Date: 2003-08-05 06:04 am (UTC)
From: [identity profile] eirias.livejournal.com
I don't actually think I moved it at all when I went to plug the cable in, since the back is accessible - if I did it wasn't more than a couple inches.

Would going into the BIOS help? Is there a list of recognized hardware components there? I'm pretty sure the light doesn't blink on startup, either.

Re: also

Date: 2003-08-05 11:30 am (UTC)
From: [identity profile] thekat03.livejournal.com
i'm guessing you dont have another desktop computer at your disposal to test with?
if you do, i'd suggest taking the cd-rw drive out and throwing it into a different computer to see if it works or not
if you only have this computer to work with, i'd try unplugging all the connections to the drive and then plugging them back in again
if its not lighting up or anything, then it sounds to me like a hardware issue

though... another suggestion: go into the bios and see what devices are there
windows tries to be smarter than you, but doesnt always succeed
sometimes it wont see something that you and the bios can see

Re: also

Date: 2003-08-05 03:01 pm (UTC)
From: [identity profile] dolohov.livejournal.com
The BIOS should have a boot order, which may very well have a CD option. Placing the CD option first will force it to check the CD drive before loading Windows. If you have a bootable CD, you could put it in the drive and reboot. That would be proof, to me, whether the drive works.
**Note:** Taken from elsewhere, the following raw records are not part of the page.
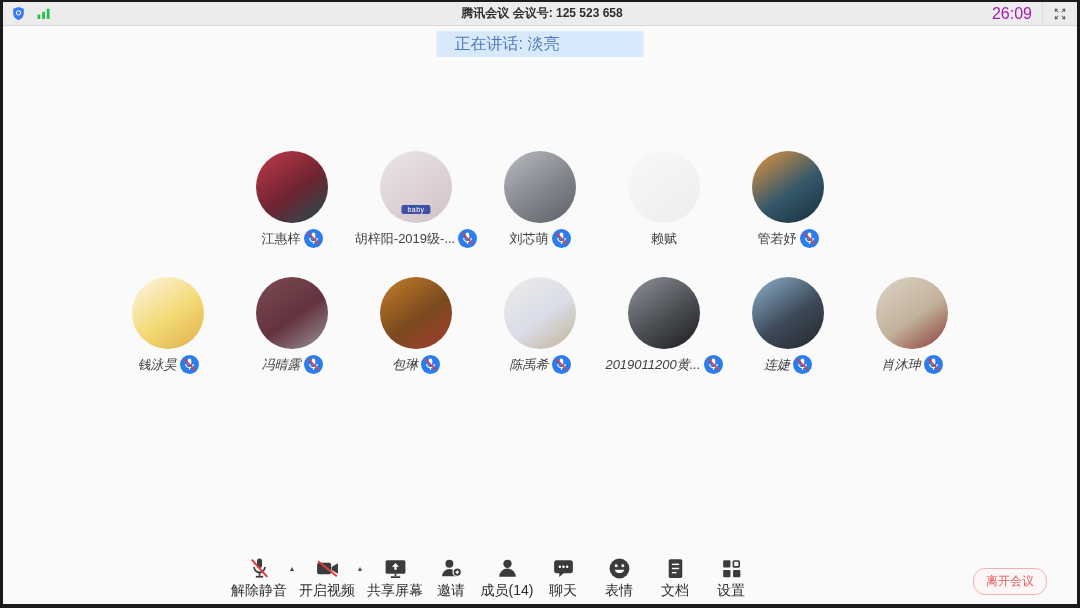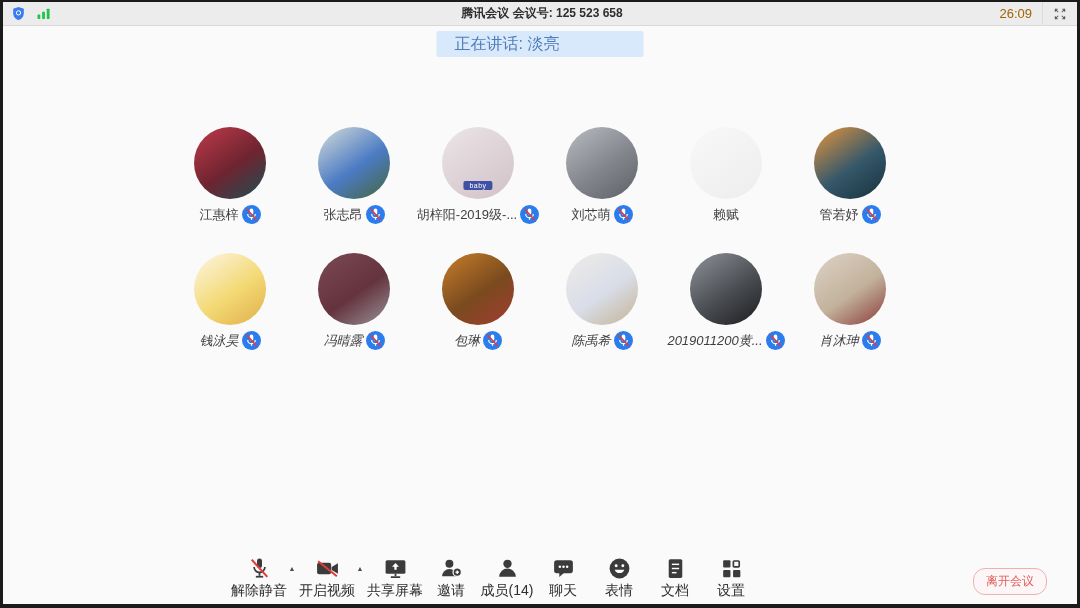--- a/index.html
+++ b/index.html
@@ -4,27 +4,27 @@
 <style>
   html,body{margin:0;padding:0;background:#000;}
   body{width:1080px;height:608px;overflow:hidden;font-family:"Liberation Sans","DejaVu Sans",sans-serif;}
   .window{box-sizing:border-box;width:1080px;height:608px;border:solid #1b1b1b;border-width:2px 3px 4px 3px;background:#fafafa;display:flex;flex-direction:column;}
   
   .titlebar{height:23px;flex:0 0 23px;background:#ececec;border-bottom:1px solid #d9d9d9;display:flex;align-items:center;position:relative;}
   .tb-left{display:flex;align-items:center;gap:10px;padding-left:8px;}
   .tb-left span{display:flex;align-items:center;}
   .tb-title{position:absolute;left:4px;right:0;text-align:center;font-size:12px;font-weight:700;color:#2e2e2e;pointer-events:none;}
   .tb-right{margin-left:auto;display:flex;align-items:center;height:100%;}
-  .tb-time{font-size:13px;color:#a16207;padding:0 10px;}
+  .tb-time{font-size:16px;color:#a21caf;padding:0 10px;}
   .tb-fullscreen{display:flex;align-items:center;padding:0 10px;border-left:1px solid #dcdcdc;height:100%;}
   
   .main{position:relative;flex:1;background:#fafafa;}
   .banner{position:absolute;top:5px;left:50%;transform:translateX(-50%);width:207px;height:26px;line-height:26px;background:var(--banner-bg);border-radius:2px;font-size:16px;color:var(--banner-text);padding-left:18px;box-sizing:border-box;}
   
-  .grid{padding-top:97px;}
+  .grid{padding-top:97px;margin-top:24px;}
   .row{display:flex;justify-content:center;}
   .row + .row{margin-top:21px;font-style:italic;}
   .tile{width:124px;box-sizing:border-box;border:2px solid transparent;border-radius:2px;padding:2px 0;display:flex;flex-direction:column;align-items:center;}
   .tile.speaking{border-color:var(--speaking-green);}
   .avatar{width:72px;height:72px;border-radius:50%;position:relative;flex:0 0 72px;}
   .avatar-badge{display:none;position:absolute;bottom:9px;left:50%;transform:translateX(-50%);background:#3f51a5;color:#fff;font-size:7px;padding:1px 6px;border-radius:2px;letter-spacing:.5px;}
   .pline{margin-top:6px;display:flex;align-items:center;gap:3px;white-space:nowrap;height:19px;}
   .pname{font-size:13px;color:#3f3f3f;}
   .mic-badge{display:inline-flex;width:19px;height:19px;}
   .mic-badge.on .slash{display:none;}
@@ -90,37 +90,20 @@
           <rect x="8.1" y="3.8" width="3.8" height="6.6" rx="1.9" fill="#fff"></rect>
           <path d="M6 9.4 a4 4 0 0 0 8 0" fill="none" stroke="#fff" stroke-width="1.3"></path>
           <line x1="10" y1="13.6" x2="10" y2="15.6" stroke="#fff" stroke-width="1.3"></line>
           <line class="slash" x1="4.8" y1="4.2" x2="15.4" y2="15.8" stroke="var(--slash-red)" stroke-width="1.8"></line>
         </svg>
       </span>
     </div>
   </div>
 
 
-  <div class="tile">
-    <div class="avatar" style="background: linear-gradient(145deg, rgb(216, 222, 217) 0%, rgb(75, 123, 196) 55%, rgb(70, 102, 62) 100%);">
-      
-    </div>
-    <div class="pline">
-      <span class="pname">张志昂</span>
-      <span class="mic-badge">
-        <svg viewBox="0 0 20 20" width="19" height="19">
-          <circle cx="10" cy="10" r="10" fill="var(--mic-blue)"></circle>
-          <rect x="8.1" y="3.8" width="3.8" height="6.6" rx="1.9" fill="#fff"></rect>
-          <path d="M6 9.4 a4 4 0 0 0 8 0" fill="none" stroke="#fff" stroke-width="1.3"></path>
-          <line x1="10" y1="13.6" x2="10" y2="15.6" stroke="#fff" stroke-width="1.3"></line>
-          <line class="slash" x1="4.8" y1="4.2" x2="15.4" y2="15.8" stroke="var(--slash-red)" stroke-width="1.8"></line>
-        </svg>
-      </span>
-    </div>
-  </div>
 
   <div class="tile">
     <div class="avatar" style="background: linear-gradient(145deg, rgb(236, 229, 231) 0%, rgb(221, 209, 213) 55%, rgb(207, 195, 200) 100%);">
       <span class="avatar-badge" style="display: inline-block;">baby</span>
     </div>
     <div class="pline">
       <span class="pname">胡梓阳-2019级-...</span>
       <span class="mic-badge">
         <svg viewBox="0 0 20 20" width="19" height="19">
           <circle cx="10" cy="10" r="10" fill="var(--mic-blue)"></circle>
@@ -263,20 +246,37 @@
           <circle cx="10" cy="10" r="10" fill="var(--mic-blue)"></circle>
           <rect x="8.1" y="3.8" width="3.8" height="6.6" rx="1.9" fill="#fff"></rect>
           <path d="M6 9.4 a4 4 0 0 0 8 0" fill="none" stroke="#fff" stroke-width="1.3"></path>
           <line x1="10" y1="13.6" x2="10" y2="15.6" stroke="#fff" stroke-width="1.3"></line>
           <line class="slash" x1="4.8" y1="4.2" x2="15.4" y2="15.8" stroke="var(--slash-red)" stroke-width="1.8"></line>
         </svg>
       </span>
     </div>
   </div>
 
+  <div class="tile">
+    <div class="avatar" style="background: linear-gradient(145deg, rgb(143, 179, 209) 0%, rgb(61, 74, 88) 55%, rgb(34, 38, 44) 100%);">
+      
+    </div>
+    <div class="pline">
+      <span class="pname">连婕</span>
+      <span class="mic-badge">
+        <svg viewBox="0 0 20 20" width="19" height="19">
+          <circle cx="10" cy="10" r="10" fill="var(--mic-blue)"></circle>
+          <rect x="8.1" y="3.8" width="3.8" height="6.6" rx="1.9" fill="#fff"></rect>
+          <path d="M6 9.4 a4 4 0 0 0 8 0" fill="none" stroke="#fff" stroke-width="1.3"></path>
+          <line x1="10" y1="13.6" x2="10" y2="15.6" stroke="#fff" stroke-width="1.3"></line>
+          <line class="slash" x1="4.8" y1="4.2" x2="15.4" y2="15.8" stroke="var(--slash-red)" stroke-width="1.8"></line>
+        </svg>
+      </span>
+    </div>
+  </div>
 
   <div class="tile">
     <div class="avatar" style="background: linear-gradient(145deg, rgb(221, 211, 198) 0%, rgb(194, 178, 156) 55%, rgb(138, 58, 56) 100%);">
       
     </div>
     <div class="pline">
       <span class="pname">肖沐珅</span>
       <span class="mic-badge">
         <svg viewBox="0 0 20 20" width="19" height="19">
           <circle cx="10" cy="10" r="10" fill="var(--mic-blue)"></circle>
If it doesn't work, then you have no options but to open up the machine and examine the connections. There are two; power (smaller with thicker wires) and IDE (ribbon cable). Make sure that both are firmly connected. That's the technical advice. The social advice is do this while your mother is out.

If it does work, then there are a few options. Check under the hardware profile for any devices with an "!" next to them, whether it thinks it knows what they are or not. Remove those devices and reboot, making sure that you know where the drive's drivers are. For each one that comes up, make it try those drivers before letting Windows pick one.